- Born: 1740 York
- Died: 29 January 1802 (aged 61–62) London
- Occupations: Physician and author

= George Wallis (physician) =

English physician and author

George Wallis (1740 – 29 January 1802) was an English physician and author.

==Biography==
Wallis was born at York in 1740. He studied medicine, and, after gaining the degree of M.D., obtained a large practice at York. He was much attached to theatrical amusements, and besides other pieces composed a mock tragedy entitled ‘Alexander and Statira,’ which was acted at York, Leeds, and Edinburgh. In 1775 a dramatic satire by him, entitled ‘The Mercantile Lovers,’ was acted at York. The play possessed merit enough for success, but it sketched too plainly the foibles of prominent citizens of the town. Through their resentment Wallis lost his entire medical practice, and was obliged to remove to London, where an expurgated edition of the play appeared in the same year. In London he commenced as a lecturer on the theory and practice of physic, and in 1778 published an ‘Essay on the Evil Consequences attending Injudicious Bleeding in Pregnancy’ (London, 1781, 2nd edit. 8vo). He died in London, at Red Lion Square, on 29 January 1802.

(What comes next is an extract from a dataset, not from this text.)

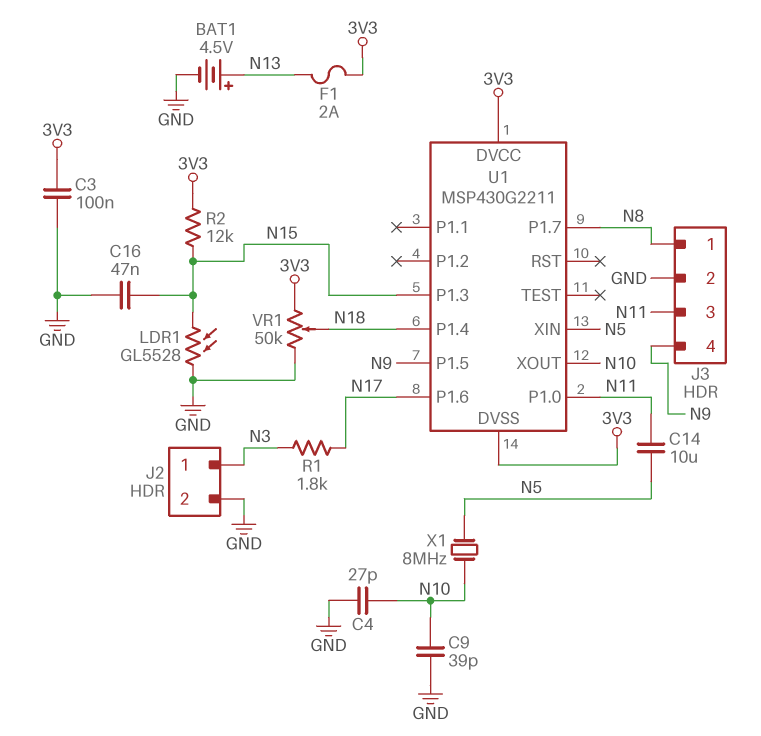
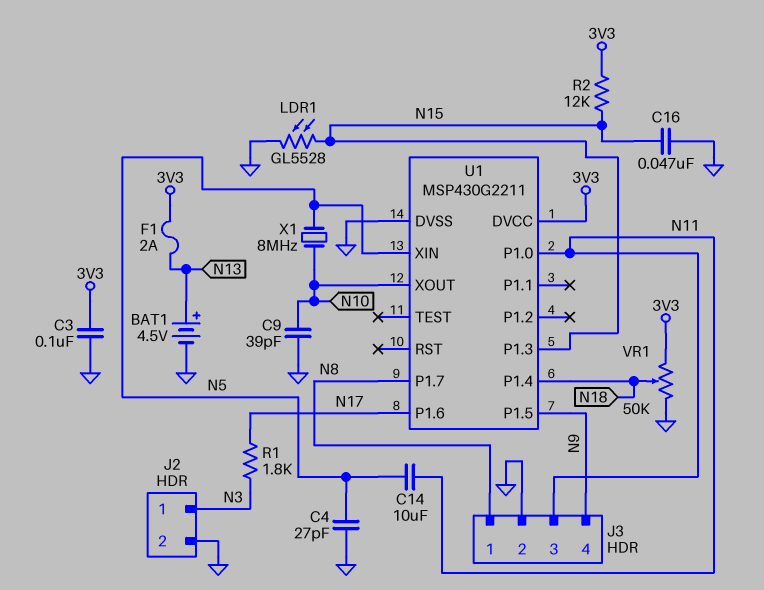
C4: 27pF (GND, N10) -> 27pF (GND, N5)
U1 pin DVSS: 3V3 -> GND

Besides the works mentioned, he was the author of:

- ‘The Juvenaliad,’ a satire, 1774, 4to.
- ‘Perjury,’ a satire, 1774, 4to.
- ‘Nosologia Methodica Oculorum, or a Treatise on the Diseases of the Eyes, translated and selected from the Latin of Francis Bossier de Sauvages,’ London, 1785, 8vo.
- ‘The Art of preventing Diseases and restoring Health,’ London, 1793; 2nd edit. 1796; German translation, Berlin, 1800.
- ‘An Essay on the Gout,’ London, 1798, 8vo.
He edited the ‘Works of Thomas Sydenham on Acute and Chronic Diseases,’ London, 1789, 2 vols. 8vo, and the third edition of George Motherby's ‘Medical Dictionary,’ London, 1791, fol.